RW: Oh yes! I always keep myself, I’m a very goal-oriented person, so every day I set a goal. My top three things to do, my top three goals for the day I call them my bare minimums. And that’s for my work, my personal, and then my school life every day. And my work, make sure it’s done, I make sure my work is done at all times. I may miss a deadline by a day, but I’ve never missed anything more so than a day. I’ve always been able to push through because I know work is important, and I do have a job, and I have responsibilities and even if I’m low, Richard has to, has to show up for himself and for his job and for his students. I push through.
AL: I love it. You have to push through. And so, that’s tweet question that I wanted to start engaging you know and having that interactive conversation, because I’ve had the opportunity to speak with individuals from different HR agencies. That has been a concern that they have, is that when people who are autistic or have some other type of neurodiversity kind of learning style, can they do the work and meet deadlines, and meet production lines? And so, I thank you for being authentic. I thank you for being honest, because as you said, you may not get it on that Monday but Tuesday the work will get done. A final question before we end our interview is this, where do you see yourself 3 to 6 months from now after having done this interview with me?

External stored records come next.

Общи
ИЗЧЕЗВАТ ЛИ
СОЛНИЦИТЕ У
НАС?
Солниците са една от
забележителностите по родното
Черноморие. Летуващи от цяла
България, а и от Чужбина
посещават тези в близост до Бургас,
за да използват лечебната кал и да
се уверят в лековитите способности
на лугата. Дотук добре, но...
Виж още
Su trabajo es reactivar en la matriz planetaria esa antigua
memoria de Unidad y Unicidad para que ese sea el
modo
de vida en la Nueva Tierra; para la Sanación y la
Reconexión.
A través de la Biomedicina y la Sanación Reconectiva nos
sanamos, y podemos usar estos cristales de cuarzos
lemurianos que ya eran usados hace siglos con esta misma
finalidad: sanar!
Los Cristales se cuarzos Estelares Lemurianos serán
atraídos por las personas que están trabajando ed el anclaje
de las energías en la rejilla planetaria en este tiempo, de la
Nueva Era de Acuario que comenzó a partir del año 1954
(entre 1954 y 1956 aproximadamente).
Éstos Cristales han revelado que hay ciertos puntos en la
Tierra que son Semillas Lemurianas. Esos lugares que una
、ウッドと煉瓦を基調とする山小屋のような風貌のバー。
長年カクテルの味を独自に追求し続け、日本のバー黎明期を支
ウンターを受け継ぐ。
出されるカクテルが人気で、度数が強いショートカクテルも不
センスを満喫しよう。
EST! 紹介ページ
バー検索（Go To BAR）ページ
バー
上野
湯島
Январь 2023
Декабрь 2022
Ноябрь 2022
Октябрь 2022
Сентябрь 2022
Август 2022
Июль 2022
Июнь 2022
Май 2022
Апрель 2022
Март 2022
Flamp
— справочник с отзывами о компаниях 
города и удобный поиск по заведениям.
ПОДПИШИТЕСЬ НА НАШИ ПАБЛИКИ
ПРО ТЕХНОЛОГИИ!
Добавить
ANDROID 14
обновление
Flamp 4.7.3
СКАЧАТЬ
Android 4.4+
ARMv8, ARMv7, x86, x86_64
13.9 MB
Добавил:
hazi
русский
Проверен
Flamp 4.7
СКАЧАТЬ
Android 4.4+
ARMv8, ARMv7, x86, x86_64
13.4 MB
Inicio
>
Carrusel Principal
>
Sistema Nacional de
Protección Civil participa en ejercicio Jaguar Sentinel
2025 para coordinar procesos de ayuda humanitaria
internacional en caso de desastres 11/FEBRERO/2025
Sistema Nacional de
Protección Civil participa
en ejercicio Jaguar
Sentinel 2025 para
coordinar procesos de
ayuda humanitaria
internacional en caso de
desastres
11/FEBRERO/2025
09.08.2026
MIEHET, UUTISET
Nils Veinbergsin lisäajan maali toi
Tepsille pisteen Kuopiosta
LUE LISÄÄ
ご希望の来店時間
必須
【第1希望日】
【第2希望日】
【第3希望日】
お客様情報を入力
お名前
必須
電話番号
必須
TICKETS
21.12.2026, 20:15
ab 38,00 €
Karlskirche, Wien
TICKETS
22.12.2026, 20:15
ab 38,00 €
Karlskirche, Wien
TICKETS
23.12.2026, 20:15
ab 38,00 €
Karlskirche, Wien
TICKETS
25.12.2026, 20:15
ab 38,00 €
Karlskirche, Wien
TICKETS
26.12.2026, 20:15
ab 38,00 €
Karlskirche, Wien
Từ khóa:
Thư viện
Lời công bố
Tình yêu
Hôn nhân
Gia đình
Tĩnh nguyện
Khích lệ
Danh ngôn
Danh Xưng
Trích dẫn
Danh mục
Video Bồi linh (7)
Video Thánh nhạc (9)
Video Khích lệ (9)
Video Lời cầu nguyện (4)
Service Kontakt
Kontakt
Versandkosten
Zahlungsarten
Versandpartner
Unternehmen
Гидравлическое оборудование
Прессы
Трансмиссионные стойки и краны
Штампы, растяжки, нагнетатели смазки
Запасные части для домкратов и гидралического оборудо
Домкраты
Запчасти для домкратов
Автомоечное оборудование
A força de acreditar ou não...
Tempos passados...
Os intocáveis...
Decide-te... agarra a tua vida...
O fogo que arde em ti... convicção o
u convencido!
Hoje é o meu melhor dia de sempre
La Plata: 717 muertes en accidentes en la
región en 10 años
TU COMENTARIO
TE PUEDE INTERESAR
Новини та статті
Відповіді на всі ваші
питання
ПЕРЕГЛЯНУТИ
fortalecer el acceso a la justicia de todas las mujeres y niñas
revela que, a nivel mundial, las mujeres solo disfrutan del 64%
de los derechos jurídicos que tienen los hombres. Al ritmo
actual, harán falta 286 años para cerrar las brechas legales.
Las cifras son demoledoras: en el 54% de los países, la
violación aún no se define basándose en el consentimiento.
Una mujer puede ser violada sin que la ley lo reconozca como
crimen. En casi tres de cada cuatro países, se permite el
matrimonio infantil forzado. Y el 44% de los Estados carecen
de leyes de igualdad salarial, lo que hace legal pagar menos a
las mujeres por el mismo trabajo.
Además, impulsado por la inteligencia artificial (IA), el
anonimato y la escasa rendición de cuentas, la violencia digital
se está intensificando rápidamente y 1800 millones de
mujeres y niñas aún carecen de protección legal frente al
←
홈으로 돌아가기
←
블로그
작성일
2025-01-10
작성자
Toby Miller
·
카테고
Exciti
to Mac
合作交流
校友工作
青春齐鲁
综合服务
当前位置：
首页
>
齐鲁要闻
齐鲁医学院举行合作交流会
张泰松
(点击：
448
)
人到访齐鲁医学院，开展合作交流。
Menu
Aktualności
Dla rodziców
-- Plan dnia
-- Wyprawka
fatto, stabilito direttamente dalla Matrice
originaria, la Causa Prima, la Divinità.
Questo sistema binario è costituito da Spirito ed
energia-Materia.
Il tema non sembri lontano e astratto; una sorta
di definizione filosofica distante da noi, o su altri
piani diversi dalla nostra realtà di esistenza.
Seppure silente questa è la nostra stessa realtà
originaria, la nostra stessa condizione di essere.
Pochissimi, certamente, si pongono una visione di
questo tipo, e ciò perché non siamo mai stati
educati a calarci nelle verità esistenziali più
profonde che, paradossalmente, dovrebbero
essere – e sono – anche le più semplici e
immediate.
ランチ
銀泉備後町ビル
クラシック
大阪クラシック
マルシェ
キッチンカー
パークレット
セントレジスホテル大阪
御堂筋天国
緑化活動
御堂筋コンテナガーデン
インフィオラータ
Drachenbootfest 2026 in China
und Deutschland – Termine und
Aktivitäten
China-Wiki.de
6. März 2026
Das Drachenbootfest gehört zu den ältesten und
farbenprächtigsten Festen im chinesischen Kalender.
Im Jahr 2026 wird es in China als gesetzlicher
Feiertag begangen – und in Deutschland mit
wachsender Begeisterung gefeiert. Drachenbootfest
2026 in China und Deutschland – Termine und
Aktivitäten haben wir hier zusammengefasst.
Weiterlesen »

RW: 3 to 6 months from now I see myself being more active in social media and spreading awareness about mental health, specifically bipolar. I, like your son, also have a diagnosis of generalized anxiety disorder, and speaking more on that because I feel like especially within the minority community and people of color, we don’t see us. And I want us to be seen and to know that it’s okay, you know, we have a global pandemic going on, emotions are raw, and I think we all just need a little extra love for our self and for others and that’s what I plan on doing.
AL: I love it. I think that is wonderful. I will support you however I can on that part of your journey. Thank you so much Richard for joining me today! Once again ladies and gentlemen, I am your host Dr. April J Lisbon, and this is another episode of “Finding the Super Powers Within”, where we talk with Millennials and Gen Z’s about their different super powers, and how they have learned to navigate their lives through their authentic voices. I hope that you enjoy this episode and I look forward to seeing you on the next broadcast! Bye bye!